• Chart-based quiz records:
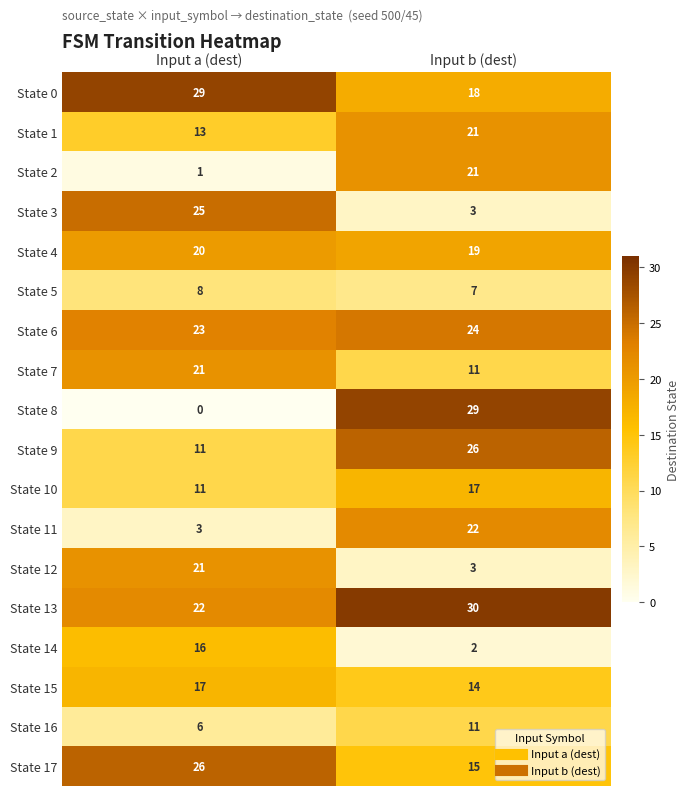

Which category has the lowest value across all series?

Input a (dest)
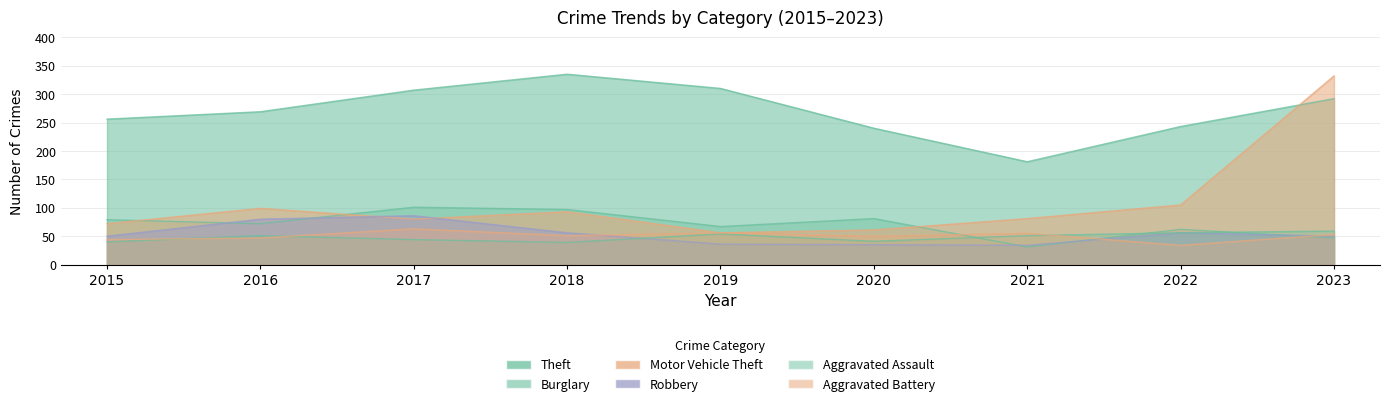

True or false: Aggravated Battery and Motor Vehicle Theft cross at least once.

False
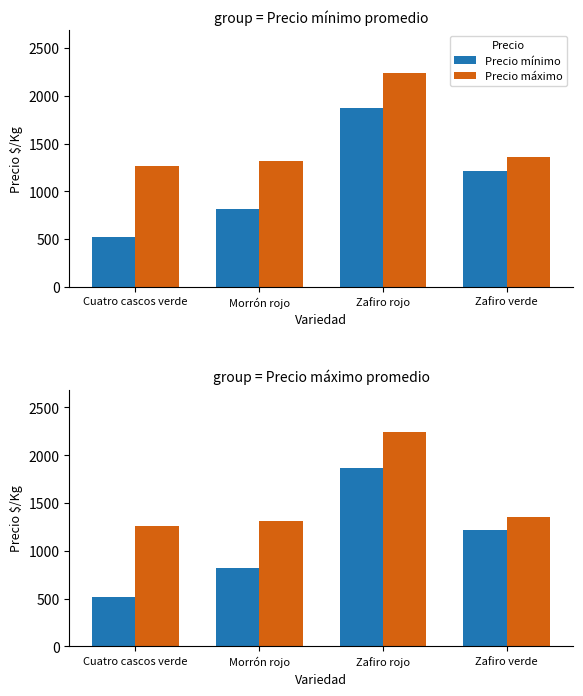

At which label is Precio mínimo closest to 1195?

Zafiro verde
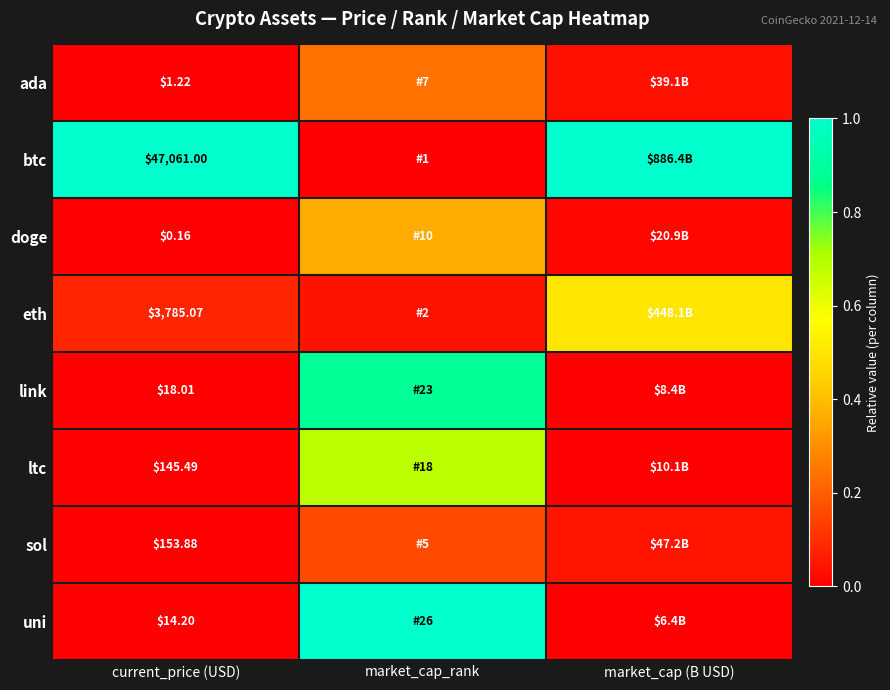

At how many categories does at least one series exceed 0?

3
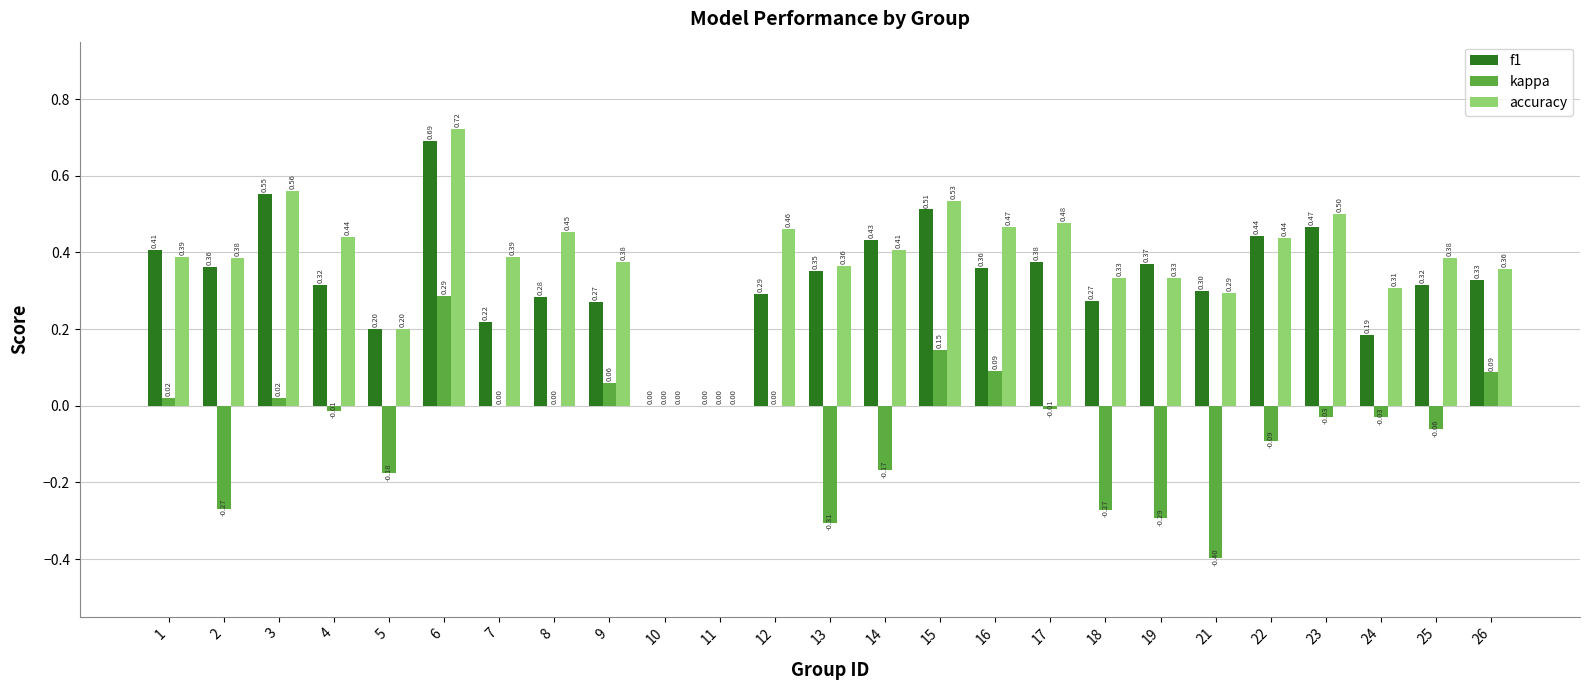

Which series changed the most between 13 and 25?

kappa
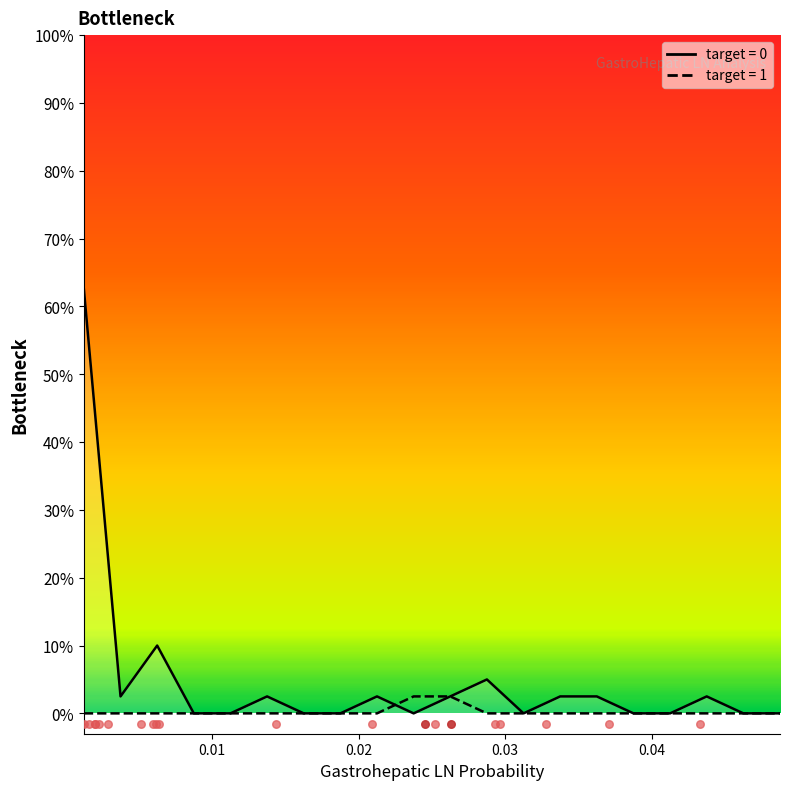

Which series contains the lowest Y value?

target=0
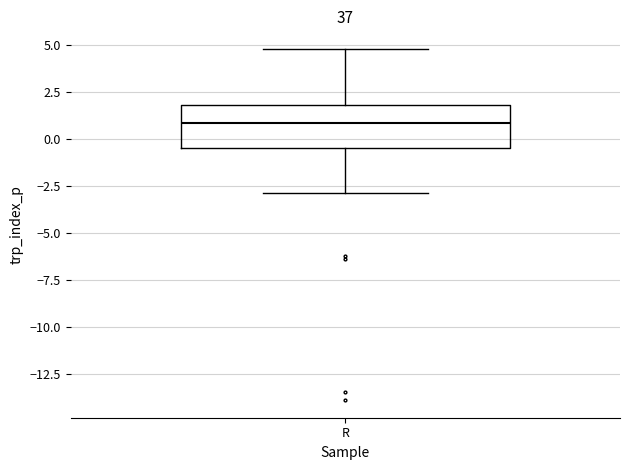

Read this box plot against the y-axis: the position of the median line, the range covered by the box, and the ends of both whiskers. The values are not printed on the chart, so give them approximately, as read against the axis.

median 1.0, box -0.5 to 2.0, whiskers -3.0 to 5.0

• Task item: Copy all of the records above word for word, leaving out the pictures.

• Result of this exercise:
Which category has the lowest value across all series?

Input a (dest)

True or false: Aggravated Battery and Motor Vehicle Theft cross at least once.

False

At which label is Precio mínimo closest to 1195?

Zafiro verde

At how many categories does at least one series exceed 0?

3

Which series changed the most between 13 and 25?

kappa

Which series contains the lowest Y value?

target=0

Read this box plot against the y-axis: the position of the median line, the range covered by the box, and the ends of both whiskers. The values are not printed on the chart, so give them approximately, as read against the axis.

median 1.0, box -0.5 to 2.0, whiskers -3.0 to 5.0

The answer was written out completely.